18. March 2021.15:46
The European Court of Human Rights ruled that Croatia violated the rights of a Serb whose property was stolen and damaged after he fled the country because of the 1991-95 war.

This post is also available in: Bosnian


The European Court of Human Rights in Strasbourg. Photo: EPA-EFE/PATRICK SEEGER

The European Court of Human Rights, ECHR in Strasbourg ruled on Thursday that Croatia violated the rights of a Croatian Serb war refugee whose property was taken over and damaged by another family while he was out of the country, and ordered the state to pay him compensation.

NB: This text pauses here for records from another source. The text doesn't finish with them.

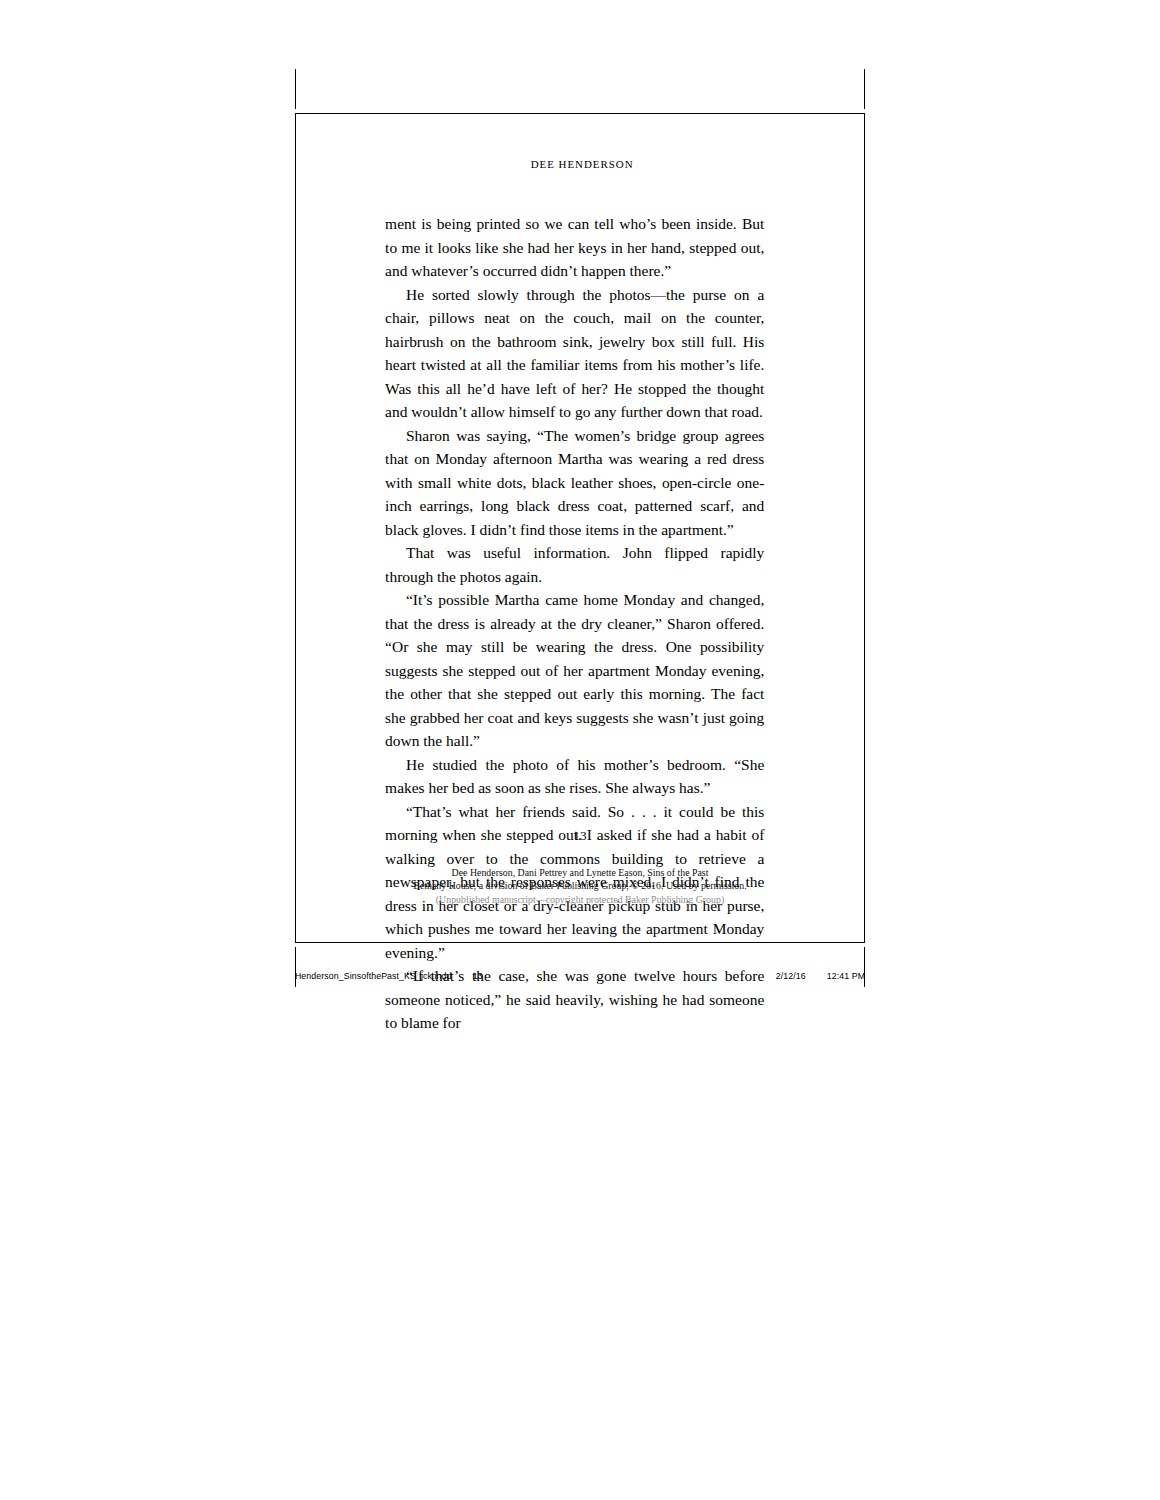Dee Henderson
ment is being printed so we can tell who’s been inside. But to me it looks like she had her keys in her hand, stepped out, and whatever’s occurred didn’t happen there.”
He sorted slowly through the photos—the purse on a chair, pillows neat on the couch, mail on the counter, hairbrush on the bathroom sink, jewelry box still full. His heart twisted at all the familiar items from his mother’s life. Was this all he’d have left of her? He stopped the thought and wouldn’t allow himself to go any further down that road.
Sharon was saying, “The women’s bridge group agrees that on Monday afternoon Martha was wearing a red dress with small white dots, black leather shoes, open-circle one-inch earrings, long black dress coat, patterned scarf, and black gloves. I didn’t find those items in the apartment.”
That was useful information. John flipped rapidly through the photos again.
“It’s possible Martha came home Monday and changed, that the dress is already at the dry cleaner,” Sharon offered. “Or she may still be wearing the dress. One possibility suggests she stepped out of her apartment Monday evening, the other that she stepped out early this morning. The fact she grabbed her coat and keys suggests she wasn’t just going down the hall.”
He studied the photo of his mother’s bedroom. “She makes her bed as soon as she rises. She always has.”
“That’s what her friends said. So . . . it could be this morning when she stepped out. I asked if she had a habit of walking over to the commons building to retrieve a newspaper, but the responses were mixed. I didn’t find the dress in her closet or a dry-cleaner pickup stub in her purse, which pushes me toward her leaving the apartment Monday evening.”
“If that’s the case, she was gone twelve hours before someone noticed,” he said heavily, wishing he had someone to blame for
13
Dee Henderson, Dani Pettrey and Lynette Eason, Sins of the Past
Bethany House, a division of Baker Publishing Group, © 2016. Used by permission.
(Unpublished manuscript—copyright protected Baker Publishing Group)
Henderson_SinsofthePast_KS_jck.indd 13
2/12/1612:41 PM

“The court finds that the responsibility for the loss resulting from the damage to and the looting of the applicant’s house rests not only with the direct perpetrator but with the state as well,” the ECHR said in its ruling.

It said that Croatia violated Article 1 of Protocol Number 1 to the Convention for the Protection of Human Rights and Fundamental Freedoms, concerning the right to the peaceful enjoyment of possessions.

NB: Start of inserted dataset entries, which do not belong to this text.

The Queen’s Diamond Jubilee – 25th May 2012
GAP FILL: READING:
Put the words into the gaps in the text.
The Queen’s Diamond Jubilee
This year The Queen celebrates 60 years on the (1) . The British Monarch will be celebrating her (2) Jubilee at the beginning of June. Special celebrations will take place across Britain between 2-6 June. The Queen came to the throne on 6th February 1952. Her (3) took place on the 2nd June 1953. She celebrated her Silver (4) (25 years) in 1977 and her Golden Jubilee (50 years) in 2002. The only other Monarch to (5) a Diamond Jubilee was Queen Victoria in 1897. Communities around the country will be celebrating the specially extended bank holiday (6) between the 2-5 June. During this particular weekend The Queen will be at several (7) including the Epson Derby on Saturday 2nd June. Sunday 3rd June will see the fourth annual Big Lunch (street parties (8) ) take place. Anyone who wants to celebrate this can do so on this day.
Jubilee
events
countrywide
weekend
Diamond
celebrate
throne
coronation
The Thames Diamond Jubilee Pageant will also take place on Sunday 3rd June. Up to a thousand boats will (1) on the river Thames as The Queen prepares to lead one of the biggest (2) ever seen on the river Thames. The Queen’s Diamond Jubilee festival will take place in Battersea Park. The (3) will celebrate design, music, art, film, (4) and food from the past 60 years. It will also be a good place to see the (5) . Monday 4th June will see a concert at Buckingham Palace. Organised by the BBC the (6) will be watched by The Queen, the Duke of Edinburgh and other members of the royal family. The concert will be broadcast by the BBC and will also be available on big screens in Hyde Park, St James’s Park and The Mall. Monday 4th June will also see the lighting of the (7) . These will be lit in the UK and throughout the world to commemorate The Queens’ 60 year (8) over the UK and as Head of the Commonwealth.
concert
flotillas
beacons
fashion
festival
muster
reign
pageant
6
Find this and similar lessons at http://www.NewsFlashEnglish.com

It ordered Croatia to pay to the plaintiff, Nikola Dabic, 3,200 euros in damages and another 833 euros for court costs and expenses.

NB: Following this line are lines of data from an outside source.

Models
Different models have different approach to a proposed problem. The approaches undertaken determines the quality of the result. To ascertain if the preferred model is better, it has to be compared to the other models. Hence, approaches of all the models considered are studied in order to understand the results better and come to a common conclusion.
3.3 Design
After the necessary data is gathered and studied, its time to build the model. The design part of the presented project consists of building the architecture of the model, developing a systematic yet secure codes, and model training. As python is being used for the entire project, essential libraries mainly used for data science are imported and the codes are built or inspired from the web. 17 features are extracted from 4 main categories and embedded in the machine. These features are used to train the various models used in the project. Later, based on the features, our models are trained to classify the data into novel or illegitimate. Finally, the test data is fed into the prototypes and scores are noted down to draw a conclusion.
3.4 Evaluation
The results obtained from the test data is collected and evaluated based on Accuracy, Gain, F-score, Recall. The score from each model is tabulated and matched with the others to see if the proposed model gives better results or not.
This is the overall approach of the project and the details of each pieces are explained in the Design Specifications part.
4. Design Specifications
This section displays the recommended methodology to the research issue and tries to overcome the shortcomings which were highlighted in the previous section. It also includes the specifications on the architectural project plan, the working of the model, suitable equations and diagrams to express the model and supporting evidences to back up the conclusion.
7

Dabic fled Croatia in August 1995 during the military’s Operation Storm against Serb rebel forces.

A year later, the Croatian authorities allowed another man and his family, refugees from Bosnia and Herzegovina, to temporarily use his house in the village of Sunja in central Croatia.

The decision was possible because in September 1995 a new law entered into force allowing for property belonging to people who had left Croatia after October 1990 was to be sequestrated and taken over by the state. The law also authorised local authorities to temporarily accommodate other people in such property.

In 2000, Dabic applied to recover possession of his house and the application was accepted, but he noted that all the property in the house, as well as some vehicles and livestock, had been stolen and that parts of the house had been badly damaged.

In 2003, he brought a civil action at Sisak Municipal Court against the state, the municipality and the man who lived in his home, seeking damages for his stolen and destroyed property.

Croatia’s courts dismissed Dabic’s action on the grounds that there was no legal basis for holding the state liable in such circumstances.

During Operation Storm, Croatian forces retook 18 per cent of Croatian territory which had been controlled by rebel Serbs since 1991, practically ending the war in the country.

During and in the aftermath of the operation, some 600, mostly elderly Serb civilians were killed, while around 200,000 Serbs left Croatia.

After Operation Storm, Croatia gave Serbs who lived in the country 90 days to make a claim to have their seized property returned, while at the same time imposing visa obstacles to ensure that they could not come back to the country and claim what was theirs.